Objectives :
The day has come to finalise this project. Overall I’m quite satisfied with the results I got. My main objective for the projects were :
- Get familiar and efficient with a Deep Learning library
- Get better at reading/understanding recent papers and reproduce results
- Understand GANs and successfully implement one
- implement conditional GANs
Overall I think I managed to achieve all of the above. I started this semester having no clue what Theano and Lasagne were. And now they are my go-to libraries for any DL stuff. After countless of failed tried, I managed to train a GAN, which is a victory in itself. Can’t wait to try GANs on other cool stuff.
Comments :
- using the captions. Even though there has been really cool papers on generating images from captions (namely this one), I really don’t think it’s feasible to expect similar results with our dataset. This is because MSCOCO is arguably the most complicated/diverse public image dataset. Therefore, there are only very few images of each object (e.g. banana, oven, surfer), so it’s hard to imagine a model successfully capturing all the complexities of the dataset. This is way I decided not to go down that path and focus only on the images.

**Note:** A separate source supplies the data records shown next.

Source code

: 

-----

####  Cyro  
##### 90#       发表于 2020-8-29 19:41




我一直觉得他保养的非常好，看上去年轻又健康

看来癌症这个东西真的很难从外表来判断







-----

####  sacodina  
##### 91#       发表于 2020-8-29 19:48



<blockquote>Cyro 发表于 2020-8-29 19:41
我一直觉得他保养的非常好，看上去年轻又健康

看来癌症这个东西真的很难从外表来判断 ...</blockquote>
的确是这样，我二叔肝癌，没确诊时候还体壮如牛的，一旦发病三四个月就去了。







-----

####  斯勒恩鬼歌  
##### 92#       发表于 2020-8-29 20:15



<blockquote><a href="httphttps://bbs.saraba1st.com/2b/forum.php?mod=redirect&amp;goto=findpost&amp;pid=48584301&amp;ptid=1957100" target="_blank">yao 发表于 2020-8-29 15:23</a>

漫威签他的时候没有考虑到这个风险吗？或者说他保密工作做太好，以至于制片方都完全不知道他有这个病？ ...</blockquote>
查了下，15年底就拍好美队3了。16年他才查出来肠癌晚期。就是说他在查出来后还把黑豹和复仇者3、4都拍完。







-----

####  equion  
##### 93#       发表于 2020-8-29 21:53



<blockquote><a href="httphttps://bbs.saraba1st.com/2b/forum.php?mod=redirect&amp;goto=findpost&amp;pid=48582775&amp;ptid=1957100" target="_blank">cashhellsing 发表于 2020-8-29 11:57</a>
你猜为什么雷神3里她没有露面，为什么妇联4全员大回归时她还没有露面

- GPUs : it’s worth mentioning that having access to good GPUs is a key ingredient to training big and complex models like GANs. I did more progress on 2 weeks of TITAN X GPUs than on what was offered on the Hades cluster. I think TAs should have that in mind when going over the projects.
- Class blog. It was of great help 🙂
Further work :
I would have liked to try a WGAN for this project, especially the one from Improved training for Wasserstein GANs. The main issue I had with WGANs was how they enforced lipschitz continuity by clipping weights). But now, the paper mentioned above ensures lipschitz constraint by penalizing the norm of the critic’s gradient . I think WGANs just may be the way to go and this improved approach is a step in the right direction.